だが焦燥しきっている当時の僕には、彼の言葉はおそらくちゃんと届いていなかった。
なんとか内定はもらったのものの、巷で言う就活の失敗に絶望し、もう一度本腰を入れて『絶対内定』に向き合うことになる。
ここから、杉村太郎さんとの物語は始まった。
この本は何度目を通したかわからない。
思い悩んだ時、道に迷った時、いつも太郎さんの言葉を振り返った。
とにかく本から溢れだしてくる彼は、熱く、エネルギーに満ちていた。
次第に、どうにかして杉村太郎さんその人を知りたいという思いが強くなっていた。
しかし、ネットで調べてみてもぜんぜん情報が出てこないし、かつて時間を共にした熊谷館長にお話を聞かせてくださいというのは、やはり過去の人に関わっていることだから気が引ける。

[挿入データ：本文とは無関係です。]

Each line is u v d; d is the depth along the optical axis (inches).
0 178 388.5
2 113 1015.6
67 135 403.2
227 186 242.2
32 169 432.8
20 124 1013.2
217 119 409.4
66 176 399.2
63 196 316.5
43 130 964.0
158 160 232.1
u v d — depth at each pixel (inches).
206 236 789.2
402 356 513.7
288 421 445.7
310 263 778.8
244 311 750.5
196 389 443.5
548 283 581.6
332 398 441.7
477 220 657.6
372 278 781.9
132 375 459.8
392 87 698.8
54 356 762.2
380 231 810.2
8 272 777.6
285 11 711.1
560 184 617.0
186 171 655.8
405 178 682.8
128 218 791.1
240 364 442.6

そんな中、杉村太郎氏のパートナーとして傍に寄り添った杉村貴子氏が、彼と出会ってからの13年間を綴った本が出版された。
それが、『杉村太郎、愛とその死』である。
手に取って数十ページ読んだ後、僕はすぐに本を閉じた。
居ても立っても居られなくなったのだ。
ビシビシと伝わってくる情熱に突き動かされ、おざなりにしていた仕事を一気に片付けた。
妻・貴子氏の言葉の中にも、「杉村太郎」がいた。
いつも思う。本なのに、文字しかないのに、なぜこの人はこんなにもエネルギーが伝わってくるのだろう。

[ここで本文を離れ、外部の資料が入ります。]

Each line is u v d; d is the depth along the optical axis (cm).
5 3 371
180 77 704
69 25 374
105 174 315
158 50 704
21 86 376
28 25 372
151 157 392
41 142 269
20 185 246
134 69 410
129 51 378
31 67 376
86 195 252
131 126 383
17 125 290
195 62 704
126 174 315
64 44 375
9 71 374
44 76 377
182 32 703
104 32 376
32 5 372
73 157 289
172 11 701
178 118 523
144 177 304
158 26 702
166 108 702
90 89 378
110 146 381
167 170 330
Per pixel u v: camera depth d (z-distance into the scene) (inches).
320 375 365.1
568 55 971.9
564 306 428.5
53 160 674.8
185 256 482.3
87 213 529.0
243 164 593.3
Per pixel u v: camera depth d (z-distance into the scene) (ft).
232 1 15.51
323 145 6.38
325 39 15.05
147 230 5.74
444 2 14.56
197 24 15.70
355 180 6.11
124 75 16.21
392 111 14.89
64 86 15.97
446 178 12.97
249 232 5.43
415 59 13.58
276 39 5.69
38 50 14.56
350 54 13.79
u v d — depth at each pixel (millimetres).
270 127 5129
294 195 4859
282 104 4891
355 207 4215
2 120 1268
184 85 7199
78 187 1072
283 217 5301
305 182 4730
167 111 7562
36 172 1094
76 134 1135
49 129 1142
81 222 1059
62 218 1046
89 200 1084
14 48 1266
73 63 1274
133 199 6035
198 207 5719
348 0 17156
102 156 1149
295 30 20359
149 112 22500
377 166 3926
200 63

内容としては、大きく「ハーバードケネディスクールへの留学」と「ガンとの闘病」の2部にわかれている。
おそらくこの2つが、貴子氏が夫と歩んだ人生の中で感じとった大波であり青春だったのであろう。
このことは本書の冒頭にも述べられている。
その2つにフォーカスを当てた話は、貴子氏が大学3年生の頃に太郎氏に初めて巡り合った場面から始まる。

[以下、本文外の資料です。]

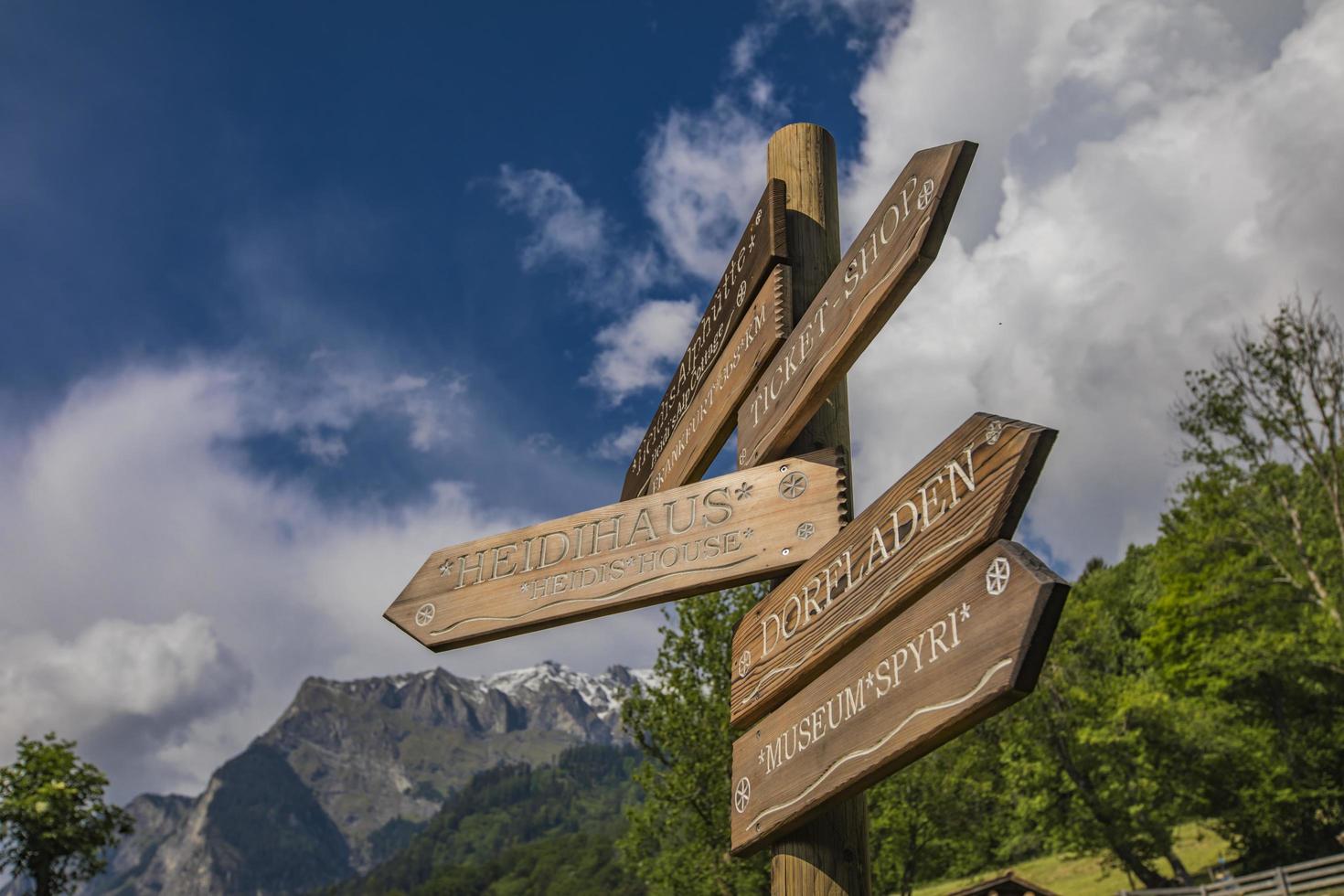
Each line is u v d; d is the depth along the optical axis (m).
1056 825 37.44
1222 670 36.97
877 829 29.58
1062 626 39.81
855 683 3.13
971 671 2.54
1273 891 28.61
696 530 4.09
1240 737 38.47
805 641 3.48
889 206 3.59
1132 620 59.22
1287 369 27.08
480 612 4.53
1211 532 31.36
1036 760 37.12
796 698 3.52
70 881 21.47
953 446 2.90
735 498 4.05
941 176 3.27
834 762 3.15
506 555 4.64
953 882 44.31
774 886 3.55
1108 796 36.22
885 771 2.92
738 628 4.04
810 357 3.95
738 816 3.73
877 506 3.24
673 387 5.68
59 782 21.48
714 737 24.62
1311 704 38.84
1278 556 30.66
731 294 4.97
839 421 4.30
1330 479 27.47
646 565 4.14
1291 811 37.28
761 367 4.43
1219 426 28.52
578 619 4.29
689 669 25.83
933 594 2.82
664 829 25.56
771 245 4.48
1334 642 31.19
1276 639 32.56
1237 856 40.03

結婚、出産、留学、闘病と、最も真近で太郎氏を見てきた人間が感じた「杉村太郎」が、著書『アツイコトバ』の引用を織り交ぜながら綴られていく。
そんな中で繰り返し「杉村太郎」の人間像を象徴するかのような言葉がいくつか出てくる。
「絶対を信じる」、「夢」、「エネルギー」、そして、「愛」。
絶対内定でうっすらと出来上がっていた輪郭が、貴子氏の言葉で一つ一つ明確になっていく。
偉大、というよりかは本当に熱く、強く、愛に溢れた人だったのだろうと想像できる。
これまでの話や、彼の著書を読んでいると、彼は「人生を全力で生きろ」を体現している超絶スーパーマンそのものだ。
しかし、貴子氏にもらした数少ない言葉や彼女が傍で見て感じとったことから、そんな太郎さんも苦しみ、思い悩みながらも前に進み続けた一人の生きた人間であったということが感じられることが出来る。
最後に。
本書の中で太郎さんが貴子氏に語った絶対内定にかける想いが幾度か登場する。
「これ(絶対内定)は、僕の遺書だと思って書いてるんだ。僕が死んだ後でも、若者の生きる道を示すことができるように、この指先から血が出るような思いで書いているんだ。」
貴子氏は、太郎さんのことを”心に棲む人”だと表現している。
ここにも一人、その想いを受け取った人間がいる。